When I look back now at this formative time in my life, the shaping of my identity and discovery of the first layer of my true self, I realise it was crafted by the pain and discomfort. I survived it all somehow. I could feel a sense of aliveness coming through me over time. What allowed me to slowly emerge into myself more were the little opportunities to choose my own way. Something as simple as listening to music I liked, earning money on my own and buying things I wanted that my family would not, getting to know people through common interests, exploring creative passions like photography, finding my talents and getting the opportunity to express myself with these, achieving goals that I set, making choices about where I wanted to go in life.
By the time I was in my last two years of school I began to come into my own. I worried less and less about the popular crowd or whether it was worth it to placate them for the sake of inclusion. I found comfort and connection in a group of likeminded souls who also were similarly happy not playing the game. We formed a good bond both in our social and school activities. The only way to describe it is that we were individuals first and a group second as opposed to the other way around. In looking back it feels like a script to any typical coming of age teenage movie. We triumphed in the end being able to be who we were, at least in that stage of life, each achieving success as measured by others in that world. Funny how these many years later I can look back and see how I thought I had all the answers at 18. Don’t we all.
More so what I noticed about this reflection is that by going through H – E – double toothpicks I found peace. That is the best word to describe the place I arrived at. Home internally within myself I could express me. Yes, it might have been behind the lens of a camera or editing the pages of a yearbook but I got to be me. I was aligned with my external and internal self at a key stage in life.
It is with both pain and fondness that I go back and reflect on those years now. I can flick through old photos, yearbooks and even some of the books I read. In me I see myself from afar as a different person. I was an explorer and journeyer in the first stage of life. A child becoming a woman. Someone who listened to others more becoming an authority of her own life. The learnings along the way were exactly that - learnings. I do not regret nor begrudge anyone for their role in shaping me through those times. We each were going through our own discovery.
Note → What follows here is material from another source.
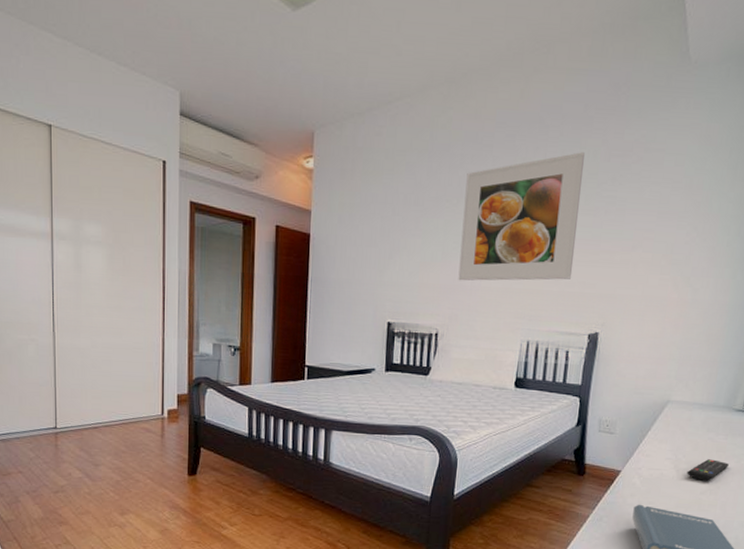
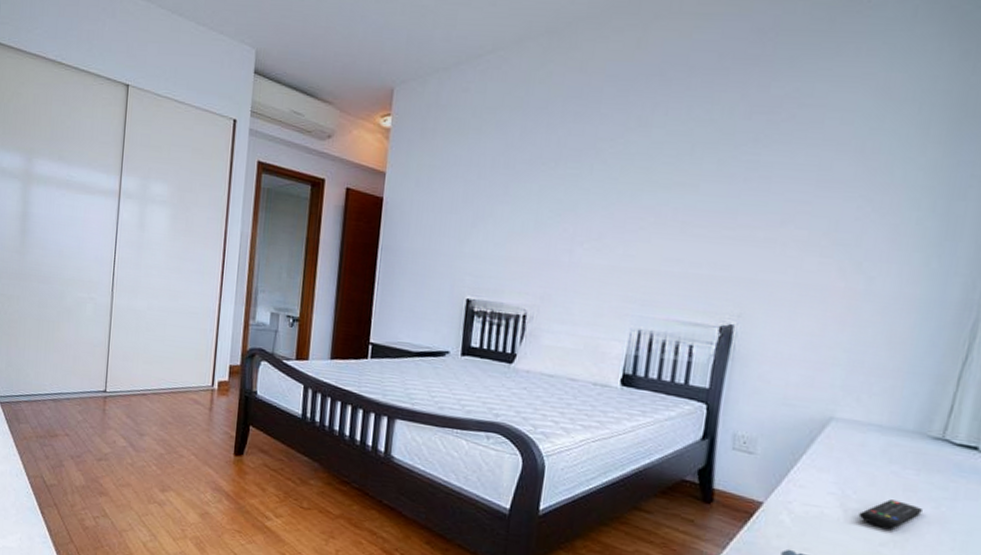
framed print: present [458,152,586,281] -> none [553,108,719,260]

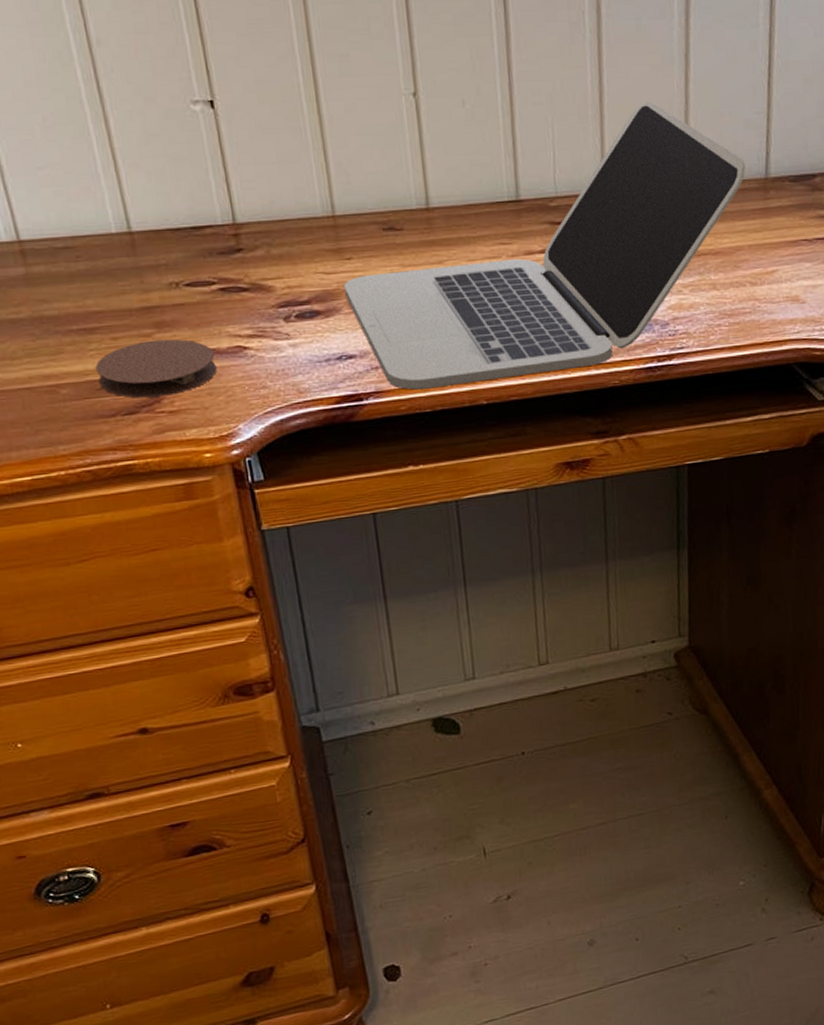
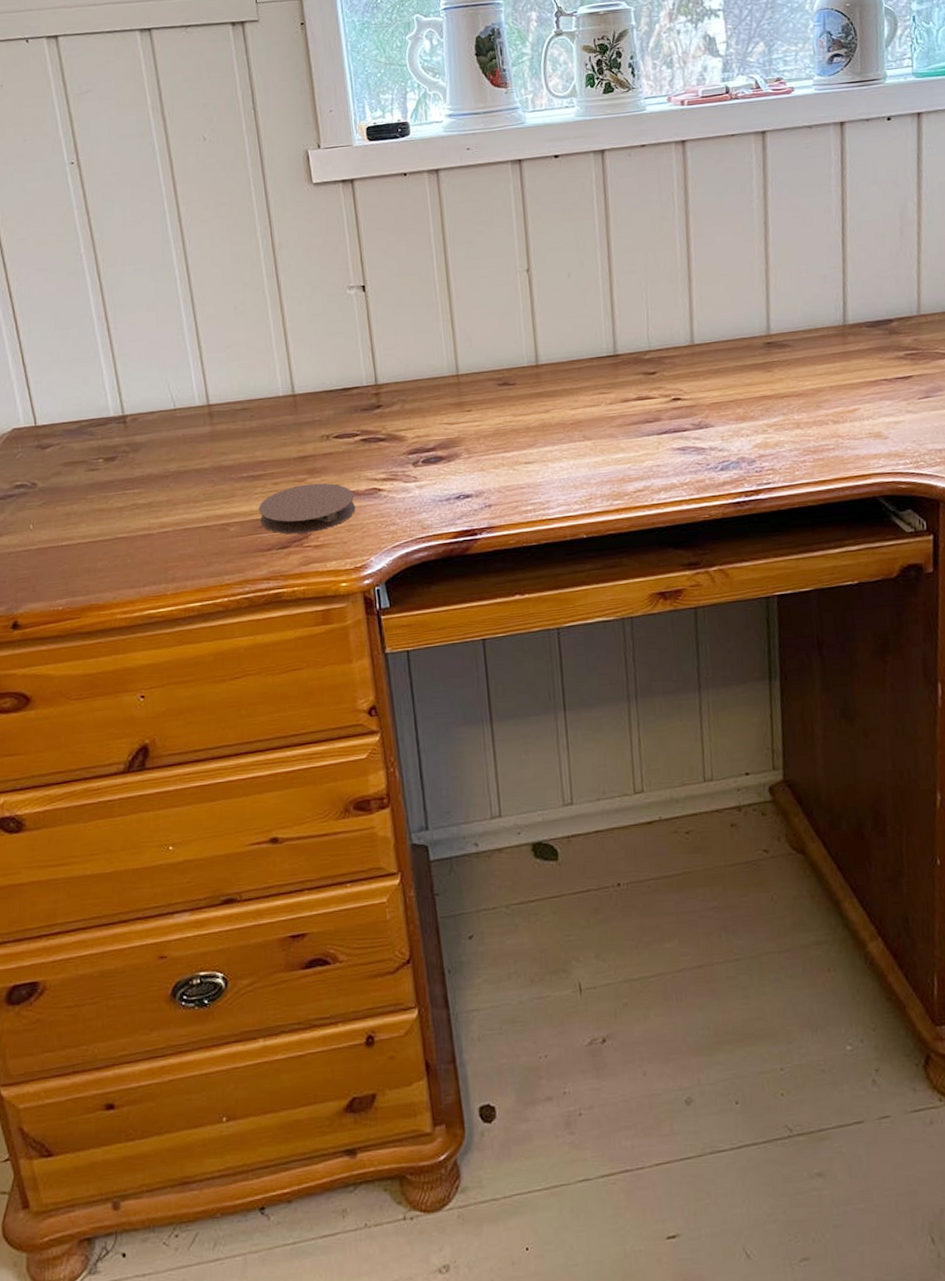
laptop: present [343,102,746,390] -> none [463,264,824,525]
Despite living now across the globe, one person from that time still knows me and we stay in touch. We must be soul sisters at some level. We each have gone in our own different direction. Yet I will always feel like she has my back and vice a versa. The rest of the faces from that time are both fond and challenging memories. Each telling me a part of the story.
When you ask someone whether they enjoyed their school years most will say no. It is an awkward time for many. I am the same. I could not wait to move on, chart my own course and be free. Little did I know that the real growth would come next (a sharing for later). For now I see the end of school as a peak of the first ascent on an undulating journey called life. To follow are many more peaks and valleys. The only difference is that the peaks got higher and the valleys were not as low.
So we return to the subject of this post – peace. And now I say from the depths of my heart with only love and thankfulness - Peace you. Peace all of you. Peace.